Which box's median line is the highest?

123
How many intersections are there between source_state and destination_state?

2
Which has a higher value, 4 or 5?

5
---
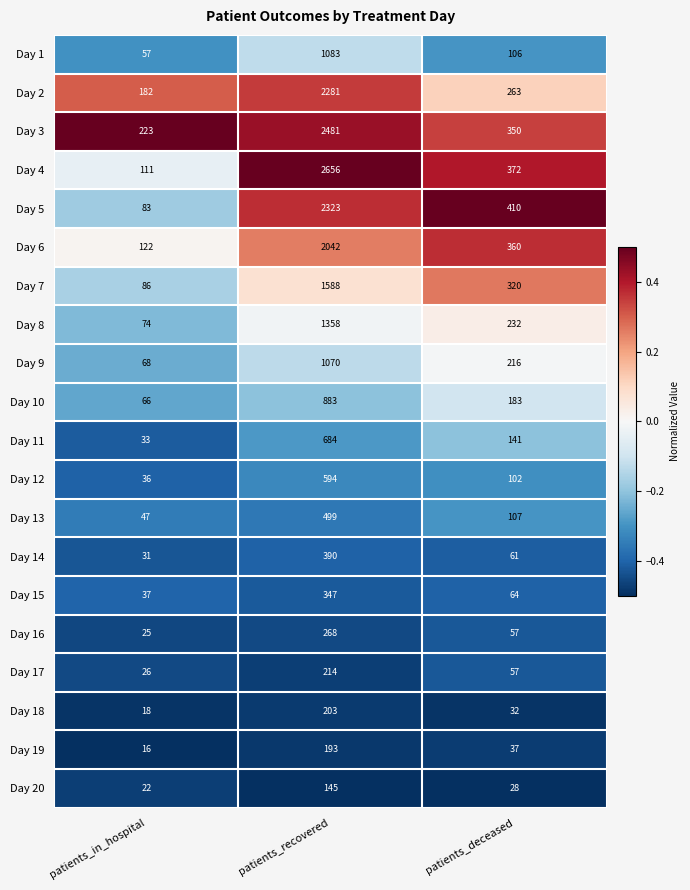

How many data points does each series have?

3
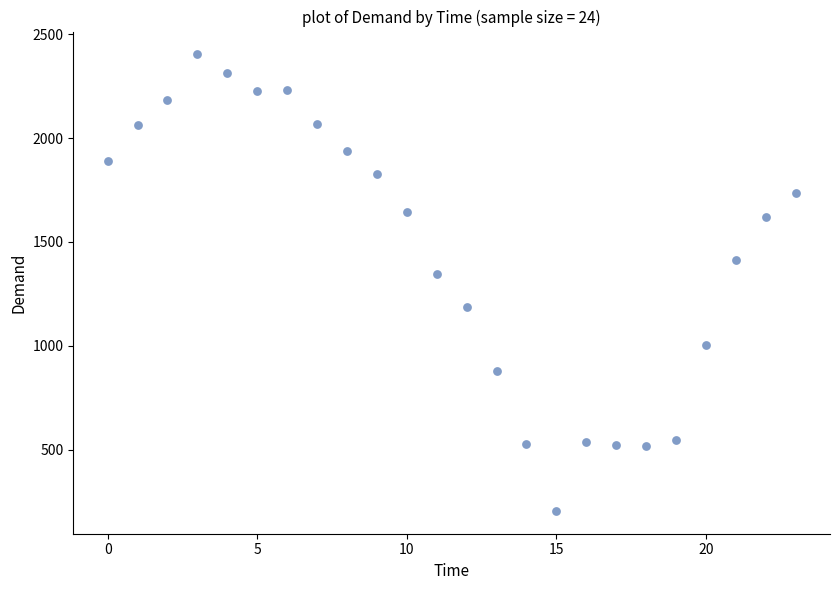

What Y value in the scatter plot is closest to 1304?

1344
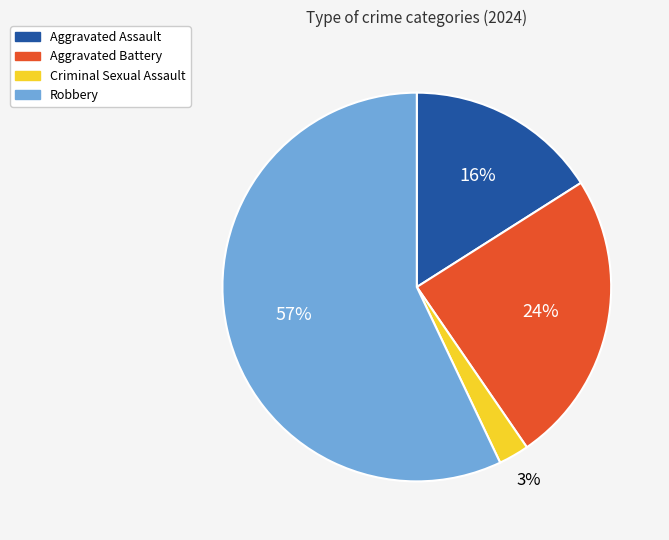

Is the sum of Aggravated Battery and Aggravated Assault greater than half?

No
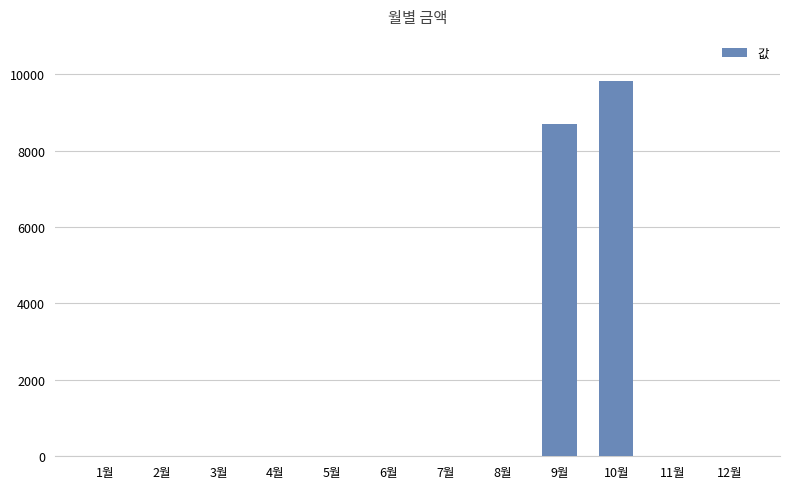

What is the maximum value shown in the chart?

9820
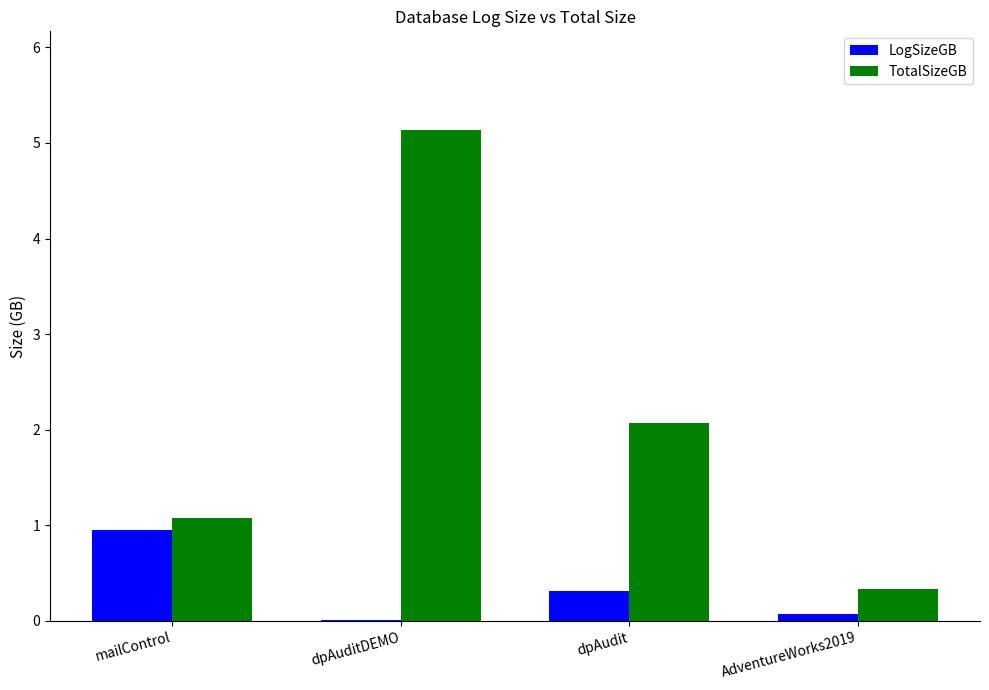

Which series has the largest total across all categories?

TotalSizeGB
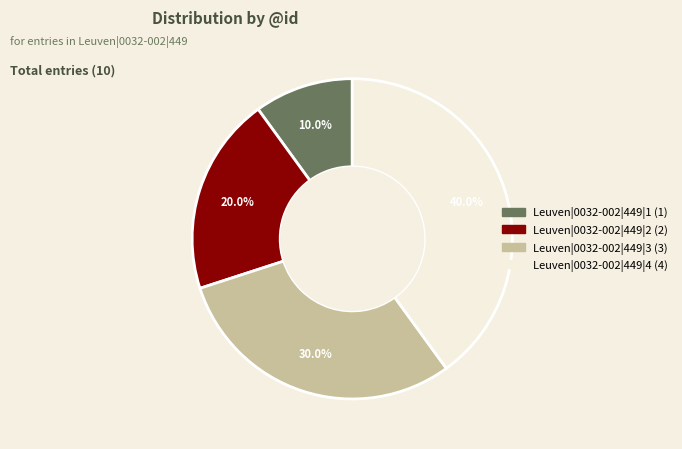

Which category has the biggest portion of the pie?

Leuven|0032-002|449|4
...
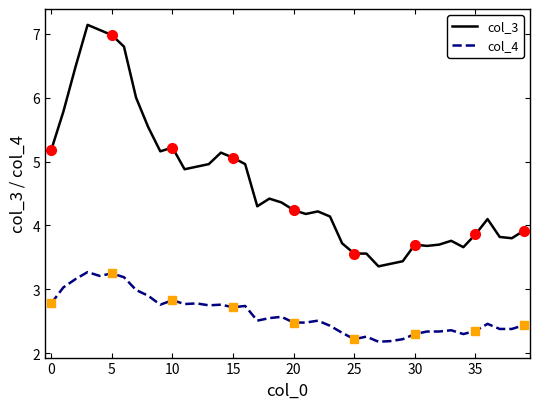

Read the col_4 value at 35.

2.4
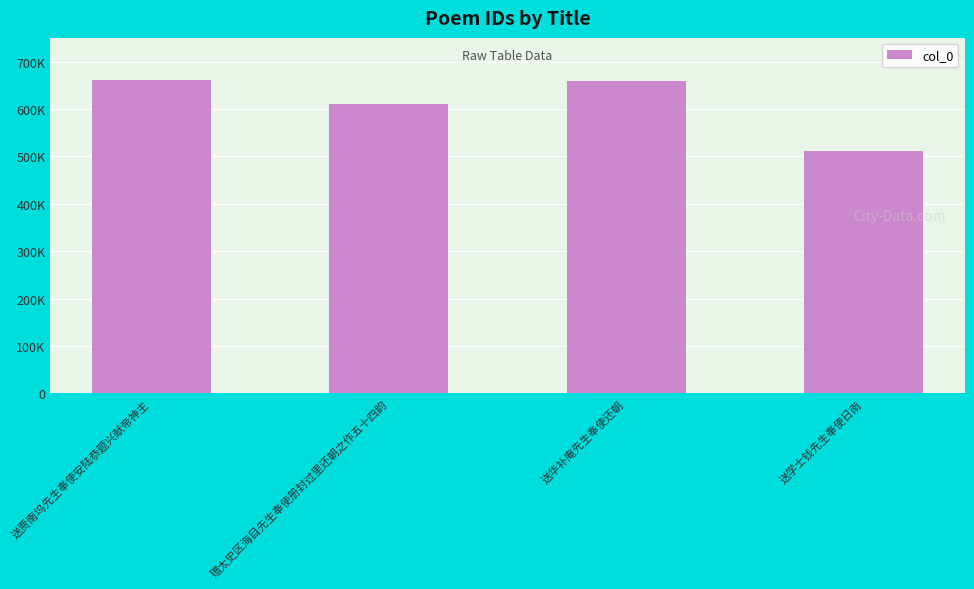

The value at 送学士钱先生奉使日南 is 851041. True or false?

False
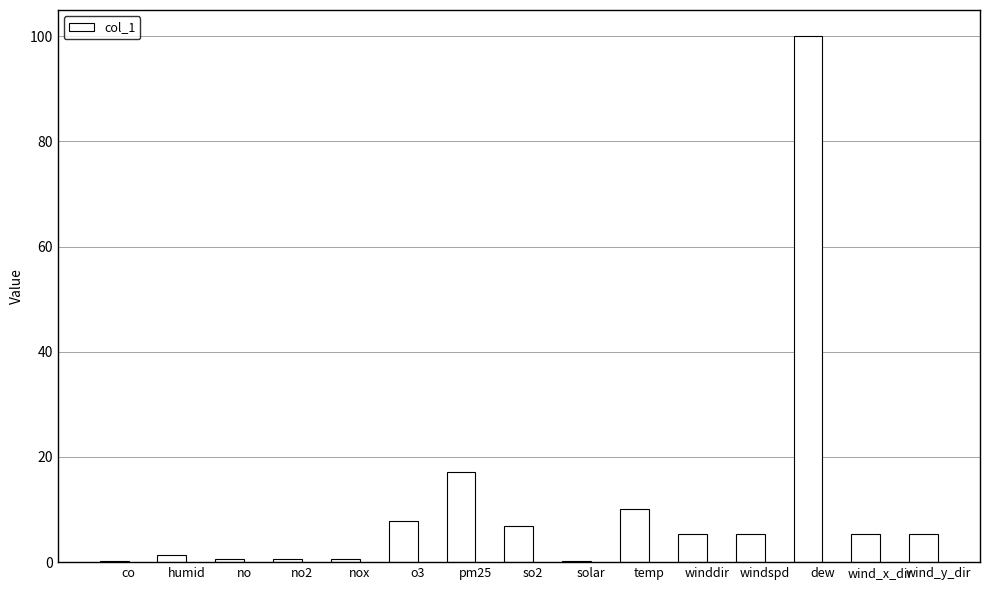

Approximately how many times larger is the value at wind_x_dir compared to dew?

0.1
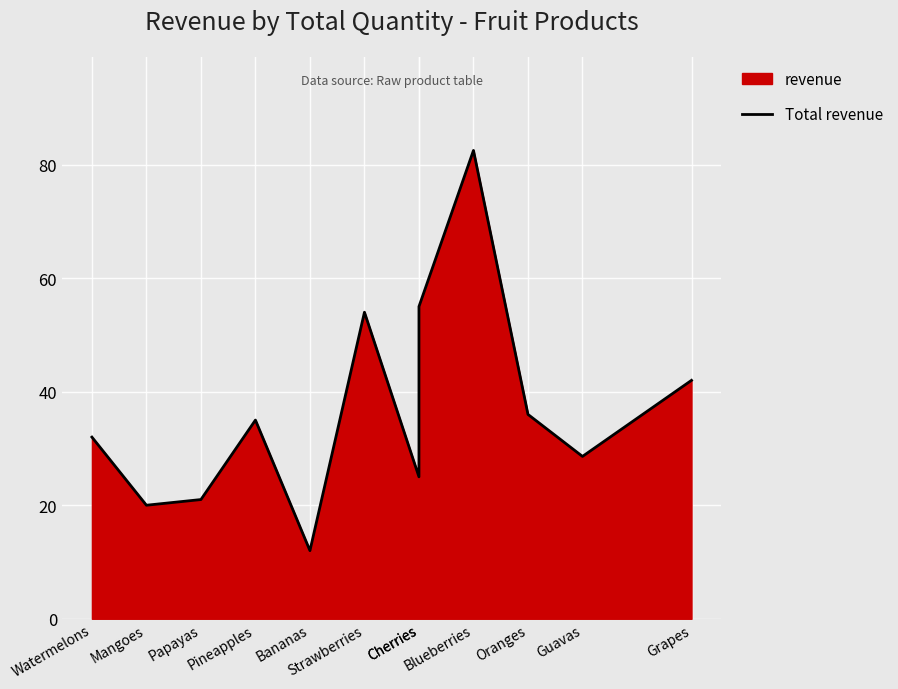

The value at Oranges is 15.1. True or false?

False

PROBLEM TO SOLVE >> Can you rewrite the entries from the line with "Which box's median line is the highest?" up to and including the line with "Which has a higher value, 4 or 5?", updating "intersections" to "overlaps" and leaving everything else unchanged? Give back only those lines.

RESULT FOR THIS EXERCISE >>
Which box's median line is the highest?

123
How many overlaps are there between source_state and destination_state?

2
Which has a higher value, 4 or 5?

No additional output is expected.